I saw the antagonist, Hans Gruber, with new eyes. He was cool, self-possessed, brilliant but not a blowhard the way a James Bond villain would be. Of course, it was also impossible on this later viewing not to see the arc of Alan Rickman’s career stretching off before him as he glowered like a panther, snarling in Hans Gruber’s faux German.

While I didn’t come to like Die Hard on this second viewing, I was entranced by Hans Gruber. I wanted to write a cool villain like that. I wanted to make a character who readers would hate but who also they would find fascinating, perversely compelling. I wondered if I could build a novel around an antagonist like Gruber, perhaps even someone who would be more antihero than antagonist, like the character of Satan in Paradise Lost.
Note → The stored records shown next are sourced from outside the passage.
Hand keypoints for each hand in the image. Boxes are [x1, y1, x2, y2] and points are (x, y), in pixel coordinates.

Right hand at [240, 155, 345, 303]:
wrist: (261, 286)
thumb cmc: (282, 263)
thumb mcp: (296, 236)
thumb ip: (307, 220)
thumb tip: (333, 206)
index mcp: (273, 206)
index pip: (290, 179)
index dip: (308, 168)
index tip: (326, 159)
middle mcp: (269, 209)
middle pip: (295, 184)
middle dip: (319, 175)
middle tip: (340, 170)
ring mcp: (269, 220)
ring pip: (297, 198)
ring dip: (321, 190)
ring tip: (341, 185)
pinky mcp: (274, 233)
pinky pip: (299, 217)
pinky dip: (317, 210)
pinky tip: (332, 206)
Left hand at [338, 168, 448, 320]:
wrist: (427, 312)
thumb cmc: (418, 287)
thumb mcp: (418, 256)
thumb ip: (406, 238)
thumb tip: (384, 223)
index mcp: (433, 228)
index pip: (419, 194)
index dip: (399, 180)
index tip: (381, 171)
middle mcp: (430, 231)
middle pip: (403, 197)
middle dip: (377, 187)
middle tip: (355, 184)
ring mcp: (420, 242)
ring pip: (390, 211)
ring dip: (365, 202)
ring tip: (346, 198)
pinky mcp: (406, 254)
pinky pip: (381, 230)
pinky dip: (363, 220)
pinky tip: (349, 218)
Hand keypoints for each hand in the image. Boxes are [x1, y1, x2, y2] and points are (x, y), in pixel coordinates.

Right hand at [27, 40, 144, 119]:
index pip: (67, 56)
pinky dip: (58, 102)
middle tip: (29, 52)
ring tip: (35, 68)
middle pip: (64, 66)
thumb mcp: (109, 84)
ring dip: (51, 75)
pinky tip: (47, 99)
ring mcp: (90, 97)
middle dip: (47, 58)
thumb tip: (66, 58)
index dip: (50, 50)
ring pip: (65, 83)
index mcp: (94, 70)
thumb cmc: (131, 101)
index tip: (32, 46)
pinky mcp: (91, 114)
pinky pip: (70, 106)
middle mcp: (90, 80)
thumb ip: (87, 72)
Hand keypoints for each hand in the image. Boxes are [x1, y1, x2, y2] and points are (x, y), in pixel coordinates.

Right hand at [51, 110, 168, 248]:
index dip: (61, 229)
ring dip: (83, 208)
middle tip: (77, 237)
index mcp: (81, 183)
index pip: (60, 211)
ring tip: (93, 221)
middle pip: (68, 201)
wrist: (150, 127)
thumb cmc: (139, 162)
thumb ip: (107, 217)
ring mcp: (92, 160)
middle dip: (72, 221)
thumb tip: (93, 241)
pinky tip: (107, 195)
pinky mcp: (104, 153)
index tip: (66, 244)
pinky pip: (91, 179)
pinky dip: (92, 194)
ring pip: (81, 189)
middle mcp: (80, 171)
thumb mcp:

And that was how I decided to take on the Exit Black project. While even now the book is being marketed as a kind of Die Hard in space, I often tell people I tried to write something more like a Coen Brothers remake of Die Hard: a story with all the ironies and regrettable choices of a Greek tragedy, focusing on a noble, hubristic, ruthless, chillingly violent antihero at the center of the story. Exit Black is a space age remix of the old movie, a kind of Die Hard: The Hans Gruber Story.

I hope the book will appeal to all of those perpetual teenagers typing away with a portrait of Hans Gruber stuck to their cubicle walls:

D&D friend, fellow unionist, and cubicleman Mike Carlip with portrait of Hans Gruber. Photo credit Carlyn Eames.